Additionally, the extended partnership between PATH and Google Cloud heralds promising prospects for customers seeking to embark on their automation journey. With PATH now available on Google Cloud Marketplace, clients can seamlessly access PATH’s Business Automation Platform, leveraging Google Cloud’s robust infrastructure to deploy and scale automation initiatives effectively.
As Wall Street anticipates a 19% year-over-year revenue surge to $1.56 billion for the fiscal year ending January 2025, coupled with a 7% growth in EPS to $0.58, PATH stands poised to capitalize on its innovative solutions and strategic partnerships, further solidifying its position as a frontrunner in the RPA landscape.
Bottom Line
The artificial intelligence (AI) sector’s trajectory is remarkable, with the global AI market reaching $515.31 billion in 2023 and projected to soar from $621.19 billion in 2024 to $2.74 trillion by 2032, boasting a CAGR of 20.4%. This growth is fueled by increased AI applications, partnerships, small-scale providers, evolving business structures, and personalized service demands.

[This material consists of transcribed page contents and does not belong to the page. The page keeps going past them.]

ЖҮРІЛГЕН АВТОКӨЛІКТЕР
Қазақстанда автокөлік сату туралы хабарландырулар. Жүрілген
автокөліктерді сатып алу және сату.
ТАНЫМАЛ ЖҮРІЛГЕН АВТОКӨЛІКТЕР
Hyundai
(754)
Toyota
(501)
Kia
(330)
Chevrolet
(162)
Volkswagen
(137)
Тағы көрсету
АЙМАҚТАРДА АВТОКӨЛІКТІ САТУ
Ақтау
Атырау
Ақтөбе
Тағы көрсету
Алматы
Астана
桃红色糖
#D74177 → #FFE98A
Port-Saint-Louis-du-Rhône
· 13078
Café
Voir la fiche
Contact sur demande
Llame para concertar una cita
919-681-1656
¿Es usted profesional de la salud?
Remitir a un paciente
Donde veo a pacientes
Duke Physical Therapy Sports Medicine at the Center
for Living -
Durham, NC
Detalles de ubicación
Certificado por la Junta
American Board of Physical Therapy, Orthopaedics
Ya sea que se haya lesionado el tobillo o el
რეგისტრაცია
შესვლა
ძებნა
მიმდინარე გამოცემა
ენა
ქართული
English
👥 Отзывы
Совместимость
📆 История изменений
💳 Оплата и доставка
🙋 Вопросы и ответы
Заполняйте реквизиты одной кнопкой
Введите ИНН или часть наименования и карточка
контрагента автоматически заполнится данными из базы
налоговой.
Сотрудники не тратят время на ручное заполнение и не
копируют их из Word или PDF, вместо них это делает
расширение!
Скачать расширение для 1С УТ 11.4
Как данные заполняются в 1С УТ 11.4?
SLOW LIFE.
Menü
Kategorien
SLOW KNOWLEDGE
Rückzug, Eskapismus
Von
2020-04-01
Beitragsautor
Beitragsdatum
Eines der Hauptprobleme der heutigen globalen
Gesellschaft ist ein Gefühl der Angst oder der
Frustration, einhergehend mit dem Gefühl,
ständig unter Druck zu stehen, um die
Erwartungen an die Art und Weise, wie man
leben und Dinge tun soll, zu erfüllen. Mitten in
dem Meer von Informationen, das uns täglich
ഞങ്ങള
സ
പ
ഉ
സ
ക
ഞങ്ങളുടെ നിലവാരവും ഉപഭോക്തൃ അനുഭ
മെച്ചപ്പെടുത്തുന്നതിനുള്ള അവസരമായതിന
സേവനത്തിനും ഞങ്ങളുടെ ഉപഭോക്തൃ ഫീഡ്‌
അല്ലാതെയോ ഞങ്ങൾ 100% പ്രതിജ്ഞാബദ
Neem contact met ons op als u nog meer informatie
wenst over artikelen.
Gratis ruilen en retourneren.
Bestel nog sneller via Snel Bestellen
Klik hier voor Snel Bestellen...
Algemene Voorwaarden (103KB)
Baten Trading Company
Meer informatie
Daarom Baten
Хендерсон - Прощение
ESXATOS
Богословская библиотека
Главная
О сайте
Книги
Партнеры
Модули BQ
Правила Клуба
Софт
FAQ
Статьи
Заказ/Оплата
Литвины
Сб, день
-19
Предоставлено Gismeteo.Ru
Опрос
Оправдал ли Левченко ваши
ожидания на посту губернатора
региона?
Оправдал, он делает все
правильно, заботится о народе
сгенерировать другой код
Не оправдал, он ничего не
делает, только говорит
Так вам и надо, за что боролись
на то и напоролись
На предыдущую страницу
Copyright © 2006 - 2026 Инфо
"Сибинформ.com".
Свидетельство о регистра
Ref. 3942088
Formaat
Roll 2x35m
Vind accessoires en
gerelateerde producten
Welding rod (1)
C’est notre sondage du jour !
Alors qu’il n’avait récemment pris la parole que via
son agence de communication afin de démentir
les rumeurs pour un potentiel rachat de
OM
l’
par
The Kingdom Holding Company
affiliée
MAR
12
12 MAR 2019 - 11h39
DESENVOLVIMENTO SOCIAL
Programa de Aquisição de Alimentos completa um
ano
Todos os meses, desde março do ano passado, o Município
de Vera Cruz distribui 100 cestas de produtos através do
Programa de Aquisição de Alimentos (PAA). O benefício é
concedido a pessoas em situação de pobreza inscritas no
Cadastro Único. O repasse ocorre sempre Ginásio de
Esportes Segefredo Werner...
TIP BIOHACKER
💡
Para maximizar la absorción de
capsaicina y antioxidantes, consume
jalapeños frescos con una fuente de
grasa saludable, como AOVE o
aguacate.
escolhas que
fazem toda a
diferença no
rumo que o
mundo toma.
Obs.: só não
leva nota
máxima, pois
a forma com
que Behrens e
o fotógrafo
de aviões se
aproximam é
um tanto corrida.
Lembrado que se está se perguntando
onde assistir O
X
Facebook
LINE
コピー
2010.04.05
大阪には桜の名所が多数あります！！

However, recent market volatility has prompted caution among investors, leading to a downturn in NVDA’s stock. This vulnerability highlights the fragility of sentiment-driven gains, signaling a potential turning point for the stock. Meanwhile, alternative AI stocks such as MSFT, AMD, NOW, and PATH are poised for potential growth.
MSFT has demonstrated robust financial performance and technological innovation, while AMD’s advancements in AI hardware and software position it as a leader in the field. NOW’s cloud-based solutions and strategic partnerships offer stability and long-term growth potential, and PATH’s success in the RPA market and strategic alliances underscore its promising future.
As investors reevaluate their portfolios amid NVDA’s decline, these alternative AI stocks present diversified opportunities to capitalize on the industry’s continued growth.